8/28
Yesterday (8/28) was the 17th anniversary of my first cancer diagnosis I was nineteen and had lost my younger sister only three years prior to her own cancer.
It was August 28th, which brought me such solace. Good Christian girls have life verses and mine was Romans 8:28– we know that all things work for God for those who love God and have been called according to God’s purpose….
I felt so lucky to have journeyed alongside Ellen, to have witnessed what true Joy and Goodness look like. Her courage, faith, and humor overpowered death on the daily. She cried and wailed a lot, too. Same. When it was my turn, when they hooked me up to infusions and removed my tumors and irradiated my tissues, I prayed to her—Saint Ellen.
God had abandoned me, but my sister hadn’t.
It makes people very itchy when I talk about God and Goodness and Love and all of it. I wish I could make my faith fit into whatever pages and places bring them comfort. When I say God I mean Love. When I say Good I mean all of it. I mean cancer and sex and scar tissue and assault and death and life and bombs and the sound of ripe apples thumping on the ground just outside the living room windows.
It takes work to make something become Good, that’s what I call Goodhardgood. The ability for Hard (hell) to become Good is directly dependent on our willingness to be wrong about God and the pages and places we claim S/He dwells. I see God at the edges, just out beyond the property line, waiting for us to journey further out into the unknown. How expansive a faith do you desire? That is the one God will grant if you’re willing to be wrong about everything. It becomes Good when we make it Good, and that’s the hardest work there is.

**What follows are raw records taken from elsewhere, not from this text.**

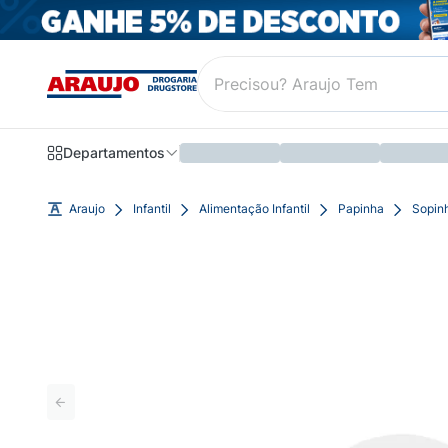
Departamentos
Araujo
Infantil
Alimentação Infantil
Papinha
Sopin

It costs everything. But you will be grateful. And your gratitude will save you 100% of the time.
I have four kiddos now, each of them a genuine fertility miracle. None of them is dying of brain cancer
or lymphoma. I have a warm and fun man with a warm and fun body, I fall asleep in his arms almost every night. My nieces love my children, I reconciled with my dad after 20 years, and my siblings make me smile. I also have C-PTSD and hints of BPD, loads of scar tissue that can derail me on harder days, and a tendency to create more drama than I know what to do with. Good and Hard, like I said.
All things have worked for Good, I hate to tell you. Just yesterday I flipped God the bird, with both hands, because…well, take a look around. I could barely make out the silhouette, but I knew it was God, out there—just beyond the fence posts. Am I brave, desperate, and curious enough to follow out toward the setting sun? I believe I am! Will it make people itchy? I believe it will! Will I cry lots? Yep! Will I smile often? You bet. You wanna come?